Copy out every line of the items from the one containing "TROVA UN PUNTO VENDITA" through the last line of the items, reproducing each line without changes. Leave the pictures out of your answer.

::: Data for processing :::

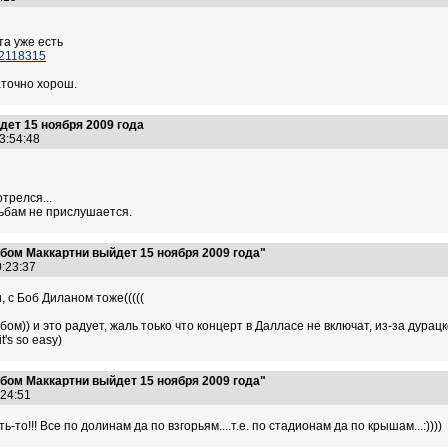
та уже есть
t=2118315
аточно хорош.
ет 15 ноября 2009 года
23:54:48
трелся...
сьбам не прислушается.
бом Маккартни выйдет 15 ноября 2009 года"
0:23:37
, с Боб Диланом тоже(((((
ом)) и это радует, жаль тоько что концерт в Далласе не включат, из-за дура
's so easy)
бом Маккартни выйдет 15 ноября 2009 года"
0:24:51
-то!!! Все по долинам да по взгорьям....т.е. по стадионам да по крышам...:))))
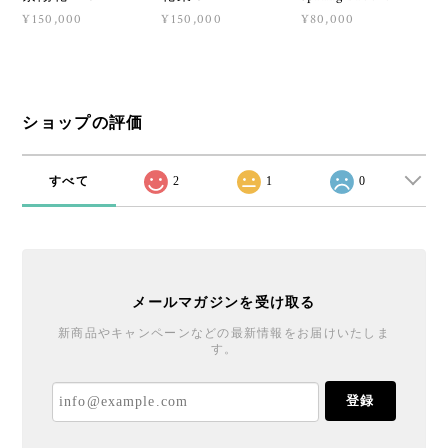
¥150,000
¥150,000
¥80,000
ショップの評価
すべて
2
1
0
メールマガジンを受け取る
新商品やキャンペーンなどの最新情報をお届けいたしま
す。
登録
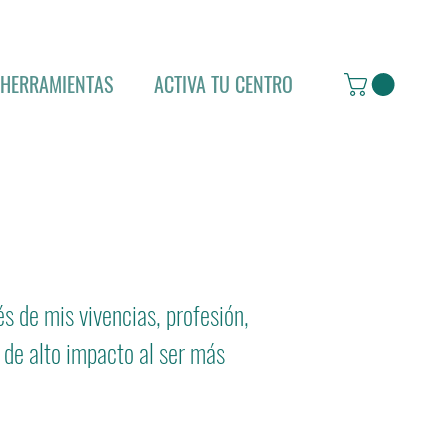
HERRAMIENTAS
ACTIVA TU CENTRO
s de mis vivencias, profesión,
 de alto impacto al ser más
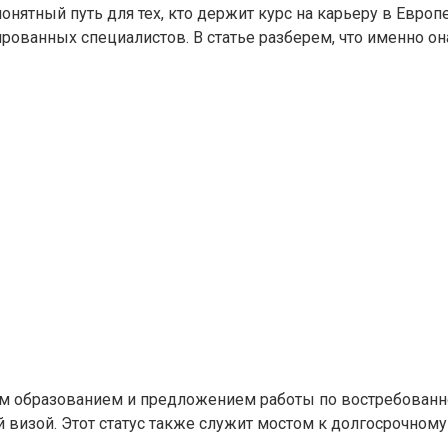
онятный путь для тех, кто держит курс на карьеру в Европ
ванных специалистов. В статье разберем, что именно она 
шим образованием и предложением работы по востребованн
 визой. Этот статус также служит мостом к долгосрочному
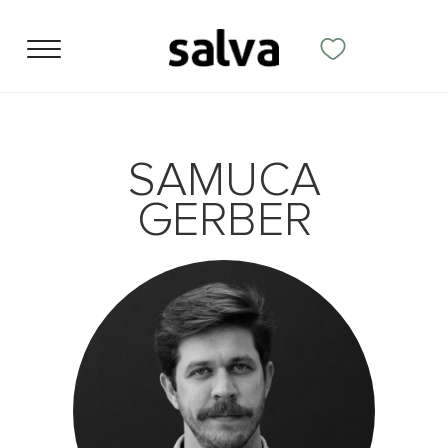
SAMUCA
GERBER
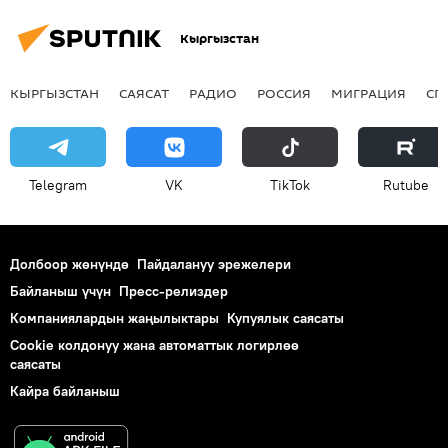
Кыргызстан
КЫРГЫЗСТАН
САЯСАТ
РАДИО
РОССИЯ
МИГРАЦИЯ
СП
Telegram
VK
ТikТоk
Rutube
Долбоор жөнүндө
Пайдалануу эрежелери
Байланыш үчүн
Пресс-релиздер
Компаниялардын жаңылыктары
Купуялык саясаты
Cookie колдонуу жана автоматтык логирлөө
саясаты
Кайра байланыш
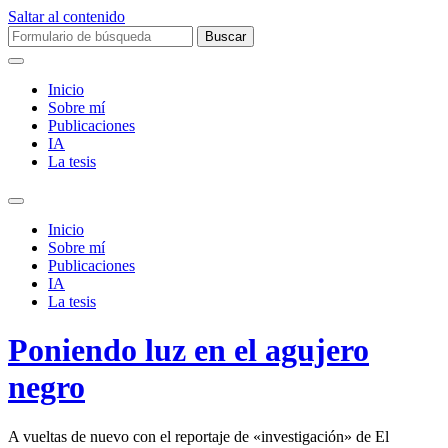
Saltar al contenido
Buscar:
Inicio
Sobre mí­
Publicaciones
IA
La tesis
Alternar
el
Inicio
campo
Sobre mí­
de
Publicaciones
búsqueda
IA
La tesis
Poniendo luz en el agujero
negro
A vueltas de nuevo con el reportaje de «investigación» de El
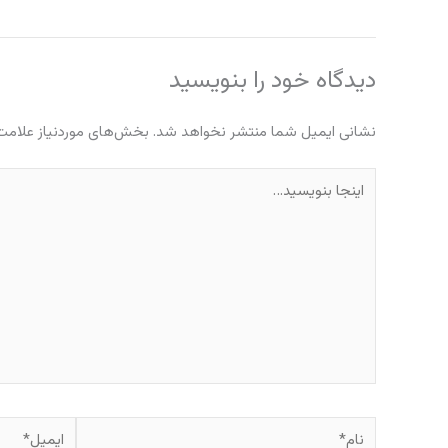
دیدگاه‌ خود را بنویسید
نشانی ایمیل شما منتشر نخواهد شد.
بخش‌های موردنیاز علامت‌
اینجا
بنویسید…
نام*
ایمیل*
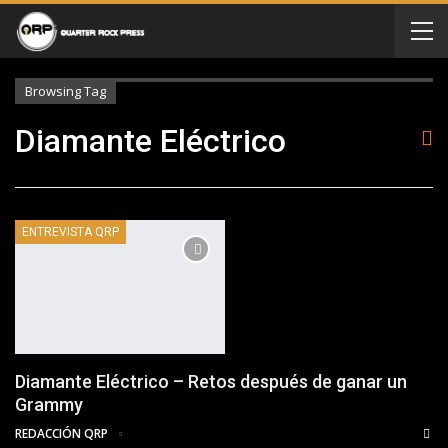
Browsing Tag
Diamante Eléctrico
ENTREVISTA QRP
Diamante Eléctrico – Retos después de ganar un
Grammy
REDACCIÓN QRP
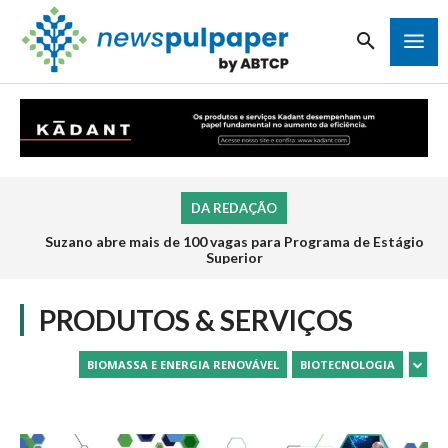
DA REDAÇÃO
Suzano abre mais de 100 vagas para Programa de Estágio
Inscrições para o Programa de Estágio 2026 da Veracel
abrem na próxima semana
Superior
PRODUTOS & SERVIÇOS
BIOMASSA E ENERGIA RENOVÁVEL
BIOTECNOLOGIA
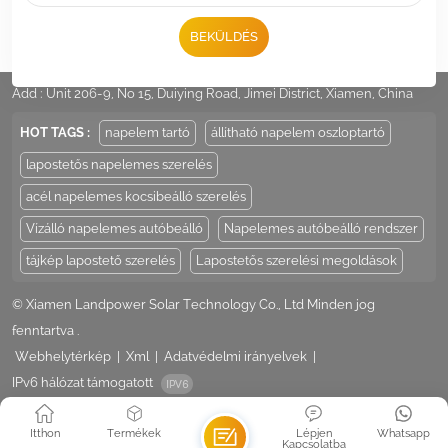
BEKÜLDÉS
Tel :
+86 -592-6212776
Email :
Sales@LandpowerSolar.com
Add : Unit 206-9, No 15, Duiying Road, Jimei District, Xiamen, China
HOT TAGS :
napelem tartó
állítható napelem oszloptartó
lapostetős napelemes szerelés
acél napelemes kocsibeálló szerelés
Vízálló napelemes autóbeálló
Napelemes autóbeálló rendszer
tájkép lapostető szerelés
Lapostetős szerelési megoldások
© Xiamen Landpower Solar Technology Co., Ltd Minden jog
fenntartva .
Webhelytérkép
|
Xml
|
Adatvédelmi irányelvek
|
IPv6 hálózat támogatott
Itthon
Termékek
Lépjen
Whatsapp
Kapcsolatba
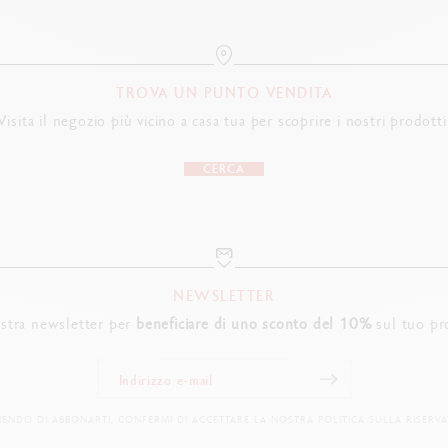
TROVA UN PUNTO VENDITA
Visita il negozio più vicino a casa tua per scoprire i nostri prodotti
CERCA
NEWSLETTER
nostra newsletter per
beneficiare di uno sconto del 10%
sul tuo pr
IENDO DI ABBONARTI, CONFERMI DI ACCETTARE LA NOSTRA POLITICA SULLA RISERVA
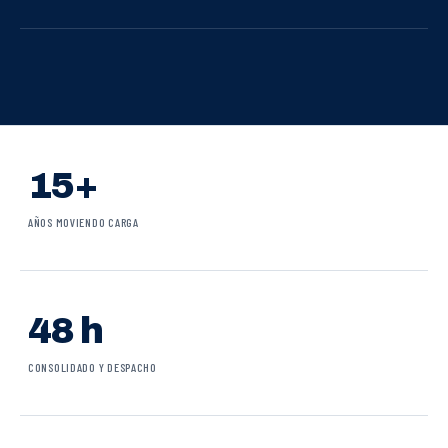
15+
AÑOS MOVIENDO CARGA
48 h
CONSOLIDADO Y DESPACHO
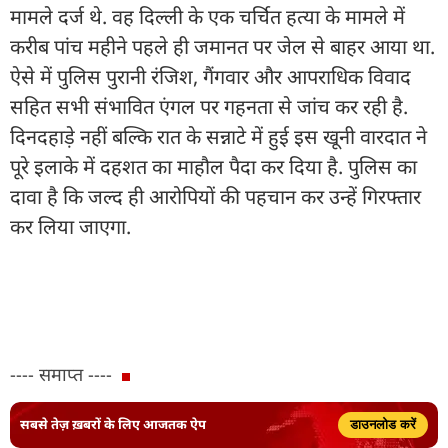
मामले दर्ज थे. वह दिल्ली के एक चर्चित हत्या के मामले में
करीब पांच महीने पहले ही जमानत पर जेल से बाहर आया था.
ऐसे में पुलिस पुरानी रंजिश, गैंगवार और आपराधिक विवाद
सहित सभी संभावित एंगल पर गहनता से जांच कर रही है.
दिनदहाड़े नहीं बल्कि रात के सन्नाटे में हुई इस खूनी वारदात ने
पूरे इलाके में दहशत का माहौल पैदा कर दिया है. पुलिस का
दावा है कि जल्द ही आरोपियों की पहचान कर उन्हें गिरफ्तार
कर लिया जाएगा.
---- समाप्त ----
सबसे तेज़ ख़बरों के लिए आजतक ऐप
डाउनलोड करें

:::

**Response box**
TROVA UN PUNTO VENDITA
Visita il negozio più vicino a casa tua per scoprire i nostri prodotti
CERCA
NEWSLETTER
nostra newsletter per
beneficiare di uno sconto del 10%
sul tuo pr
IENDO DI ABBONARTI, CONFERMI DI ACCETTARE LA NOSTRA POLITICA SULLA RISERVA
15+
AÑOS MOVIENDO CARGA
48 h
CONSOLIDADO Y DESPACHO
मामले दर्ज थे. वह दिल्ली के एक चर्चित हत्या के मामले में
करीब पांच महीने पहले ही जमानत पर जेल से बाहर आया था.
ऐसे में पुलिस पुरानी रंजिश, गैंगवार और आपराधिक विवाद
सहित सभी संभावित एंगल पर गहनता से जांच कर रही है.
दिनदहाड़े नहीं बल्कि रात के सन्नाटे में हुई इस खूनी वारदात ने
पूरे इलाके में दहशत का माहौल पैदा कर दिया है. पुलिस का
दावा है कि जल्द ही आरोपियों की पहचान कर उन्हें गिरफ्तार
कर लिया जाएगा.
---- समाप्त ----
सबसे तेज़ ख़बरों के लिए आजतक ऐप
डाउनलोड करें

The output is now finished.